### Task directions
Extend the x265 forum thread below past its last post, keeping to the discussion of AQ modes and bitrate.

I always use AQ2 for HDR encodes, and I never thought about it, cuz somewhere here I read that AQ2 is optimal for HDR. But now, it seems like I should make some tests.
How much bigger bitrate you get with AQ1 vs AQ2?

mandarinka
11th October 2019, 14:06
What are the basis for that statement? The lower clocked 3700X is on par or faster then 9900k at the same amount of threads. First and second gen wasnt that strong per thread, but that is much cause of avx speed and other cpu-design causes. And I have recieved several Epyc 7402p servers, no issue there either, blazing fast.

I think what he meant is that results with Beamr can't be taken as something indicating how fast will x265 run.

mini-moose
12th October 2019, 09:49
How much bigger bitrate you get with AQ1 vs AQ2?

I think that's because in AQ1 the aq-strength for all frames is the same, while AQ2 uses auto-variance, and x265 applies separate aq-strength for each frame (based on complexity).

### Record excerpts
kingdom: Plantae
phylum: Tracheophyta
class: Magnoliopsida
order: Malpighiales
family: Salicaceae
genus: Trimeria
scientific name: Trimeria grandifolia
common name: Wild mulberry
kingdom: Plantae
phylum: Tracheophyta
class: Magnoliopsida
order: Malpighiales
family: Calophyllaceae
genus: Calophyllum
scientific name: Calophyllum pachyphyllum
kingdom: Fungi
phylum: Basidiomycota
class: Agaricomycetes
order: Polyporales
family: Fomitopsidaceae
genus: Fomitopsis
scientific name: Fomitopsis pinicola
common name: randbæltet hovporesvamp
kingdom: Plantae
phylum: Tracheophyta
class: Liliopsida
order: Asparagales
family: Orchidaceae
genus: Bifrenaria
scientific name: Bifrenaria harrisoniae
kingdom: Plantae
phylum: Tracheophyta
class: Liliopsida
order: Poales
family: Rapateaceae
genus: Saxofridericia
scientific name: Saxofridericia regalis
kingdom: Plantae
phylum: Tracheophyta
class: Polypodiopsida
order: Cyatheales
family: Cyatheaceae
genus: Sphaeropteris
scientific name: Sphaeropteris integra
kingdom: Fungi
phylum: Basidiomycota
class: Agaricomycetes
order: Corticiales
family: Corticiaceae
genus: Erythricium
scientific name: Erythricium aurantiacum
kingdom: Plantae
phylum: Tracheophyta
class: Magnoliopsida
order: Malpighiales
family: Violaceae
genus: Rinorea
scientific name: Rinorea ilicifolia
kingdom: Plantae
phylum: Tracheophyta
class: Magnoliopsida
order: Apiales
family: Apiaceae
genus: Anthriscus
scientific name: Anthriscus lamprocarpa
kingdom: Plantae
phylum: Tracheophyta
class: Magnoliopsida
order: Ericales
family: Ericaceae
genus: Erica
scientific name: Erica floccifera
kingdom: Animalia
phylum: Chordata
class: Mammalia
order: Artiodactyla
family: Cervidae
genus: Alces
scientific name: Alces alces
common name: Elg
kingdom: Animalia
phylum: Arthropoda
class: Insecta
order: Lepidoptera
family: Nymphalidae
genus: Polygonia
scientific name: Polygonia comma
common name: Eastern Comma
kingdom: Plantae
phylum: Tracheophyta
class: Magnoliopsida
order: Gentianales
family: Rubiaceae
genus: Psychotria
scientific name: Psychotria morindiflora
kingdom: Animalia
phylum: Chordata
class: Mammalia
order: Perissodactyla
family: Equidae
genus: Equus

### Written response
At least on paper AQ2 sounds better to me and it is now the default.

One would hope the devs switched to that for a good reason (i.e it's not just slightly faster but also gives a better result).

rco133
12th October 2019, 10:52
There seems to be a lot of discussion about AQ mode 1 vs 2.

When it comes to 4k HDR encodes what I found is that with mode 2 the Average QP result is in average 1 higher in mode 2.

For example mode 1 is 21.33 and mode 2 is 22.15.

I have measured the vmaf values of quite a few 4k HDR encode cuts, and not in one single instance has the vmaf score been worse on the aq mode 2 encode. Every single time the vmaf value is higher on the aq mode 2 encode.

Yes, the file size is smaller, and the average QP a bit higher.

The switch from aq mode 1 to aq mode 2 must have been made for a reason. If mode 2 gives worse quality than mode 1, why would the devs change the default.

Either the devs knows nothing about qhat they are doing, or the actually know what they are doing.

All I can say is that I am yet to find a mode 1 encode with a higher vmaf score than the identical mode 2 encode.

rco133

Boulder
13th October 2019, 11:09
But have you made any visual comparisons? In my old tests, I found out that mode 2 causes problems in flat backgrounds.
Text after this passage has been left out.